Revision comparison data
────────────────────

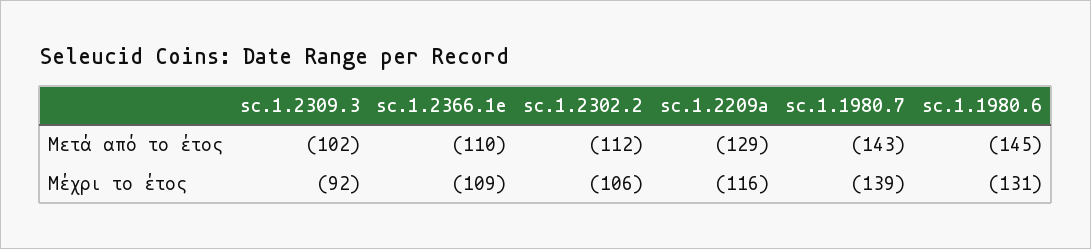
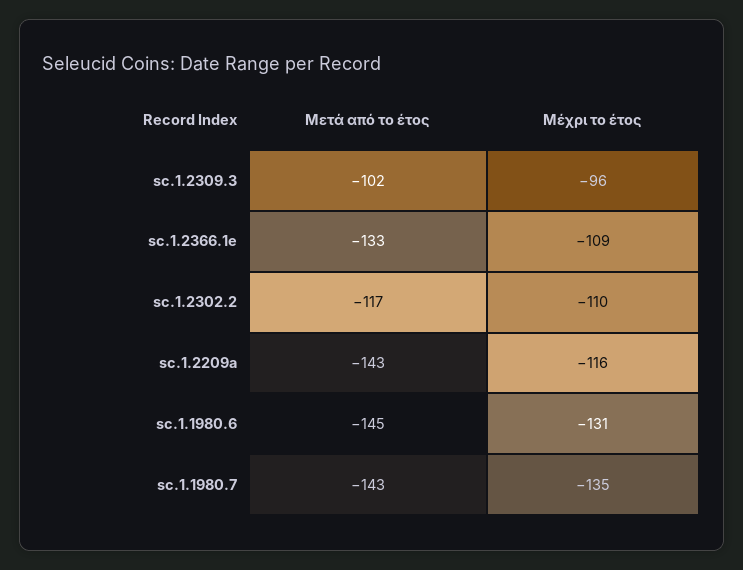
sc.1.2366.1e, Μετά από το έτος: -110 -> -133
sc.1.2302.2, Μετά από το έτος: -112 -> -117
sc.1.2209a, Μετά από το έτος: -129 -> -143
sc.1.2309.3, Μέχρι το έτος: -92 -> -96
sc.1.2302.2, Μέχρι το έτος: -106 -> -110
sc.1.1980.7, Μέχρι το έτος: -139 -> -135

────────────────────

• Brief
Write out all of the data above exactly, pictures excluded.

• Solution to the problem
sc.1.2366.1e, Μετά από το έτος: -110 -> -133
sc.1.2302.2, Μετά από το έτος: -112 -> -117
sc.1.2209a, Μετά από το έτος: -129 -> -143
sc.1.2309.3, Μέχρι το έτος: -92 -> -96
sc.1.2302.2, Μέχρι το έτος: -106 -> -110
sc.1.1980.7, Μέχρι το έτος: -139 -> -135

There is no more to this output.